New York attorney Timothy J. McInnis on Friday announced a $6 million settlement against an importer of Chinese apparel and related companies.
The settlement resolves a False Claims Act lawsuit against CEO Joseph Bailey and his two New York City companies, Stargate Apparel Inc. and Rivstar Apparel Inc., according to the court filing on the settlement agreement. “These false claims enabled Stargate and Rivstar to underreport the ‘entered value’ of the wearing apparel and thereby wrongfully reduce their obligations to pay statutory Customs duties to the United States,” the original complaint stated.
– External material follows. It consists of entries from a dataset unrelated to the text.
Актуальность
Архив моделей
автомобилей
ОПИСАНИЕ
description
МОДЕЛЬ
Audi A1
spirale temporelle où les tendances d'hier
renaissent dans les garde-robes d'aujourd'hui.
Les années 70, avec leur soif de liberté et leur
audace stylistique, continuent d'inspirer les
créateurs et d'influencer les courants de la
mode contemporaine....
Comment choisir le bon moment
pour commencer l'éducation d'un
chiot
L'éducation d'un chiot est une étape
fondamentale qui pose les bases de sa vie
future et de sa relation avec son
The action, initiated by a former employee under a whistleblower complaint in the United States District Court for the Southern District of New York in 2014, alleged that the defendants submitted invoices to the U.S. Customs and Border Protection (CBP) that understated the true value of the clothing that they imported into the United States to avoid paying millions of dollars in U.S. customs duties.
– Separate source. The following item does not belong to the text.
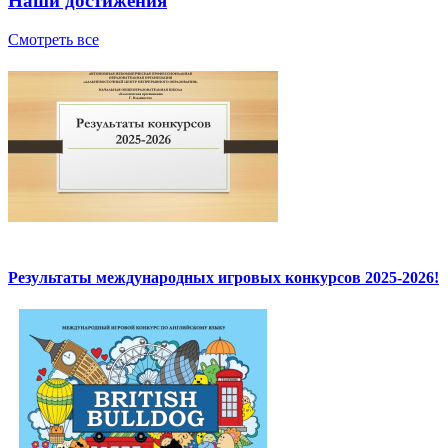
Наши достижения
Смотреть все
Результаты международных игровых конкурсов 2025-2026!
The United States investigated the whistleblower’s allegations and joined in the lawsuit. All the defendants admitted the allegations against them as part of the civil settlement. Bailey also pleaded guilty to related criminal charges and was sentenced to six months in federal prison.
The settlement agreement among the whistleblower, the United States and the defendants was approved by U.S. District Judge J. Paul Oetken on Wednesday.
According to McInnis, a former federal prosecutor, the whistleblower who brought this action will receive more than $1.2 million for the information he provided, which was confirmed by the court settlement filing. That unnamed person was “very courageous and extremely helpful to the United States during the ensuing civil and criminal investigations,” McInnis said.
Geoffrey S. Berman, the then-U.S. Attorney for the Southern District of New York, indicted Bailey for participating in a years-long scheme to defraud CBP in a scheme that government claimed resulted in the loss of more than $1 million in duty revenue.
According to the 2019 indictment, after purchasing much of its merchandise from a manufacturer located in China, Bailey and others at Stargate allegedly engaged in a “double-invoicing scheme” in which Stargate would receive two sets of invoices from the Chinese manufacturer for the same shipment of goods.
One invoice, referred to as the “pay by” invoice, was significantly higher and reflected the actual price paid by Stargate for the goods, the U.S. Attorney’s Office charged, with the second invoice reflected a significantly lower price for the goods and was presented to CBP. This allowed Stargate to pay a fraudulently lower amount of customs duties.
Around 2010, Bailey and other employees of Stargate began a new variation of the customs fraud scheme, involving invoices for “sample” goods, by which the Chinese manufacturer would send two separate sets of invoices for a given shipment that together reflected the true price of a particular shipment of clothing. The first invoice, typically entitled the “commercial invoice,” described the goods purchased and was submitted to CBP. The second invoice purportedly reflected amounts paid by Stargate for “sample” goods and was not submitted to CBP. Sample goods are not subject to customs duties.
However, the indictment charges that the “samples” invoice was not, in fact, for samples actually purchased, but rather was a means to make an additional payment to the manufacturer for actual goods purchased by Stargate without disclosing that payment to CBP. Typically, the “samples” invoices reflected a unit price for sample goods that was significantly greater than the unit price for the non-sample goods reflected on the invoice submitted to CBP. In addition, the “samples” invoice reflected the purchase of unusually large quantities of sample goods.
Bailey was charged with one count of conspiracy to commit wire fraud, which carried a maximum sentence of 20 years in prison; one count of wire fraud, which carried a maximum sentence of 20 years in prison, and one count of falsely effecting the entry of goods into the U.S., which carried a maximum sentence of two years.
Salvatore Stila, president of Alba Wheels Up, an international freight forwarder and customs broker, told Sourcing Journal that the case demonstrates the risks of trying to cheat CBP, which is increasingly rely on sophisticated analytics and technology to detect this kind of fraud. Customs, he added, is likely “devising new formats” to capture data that previously may have slipped through the cracks.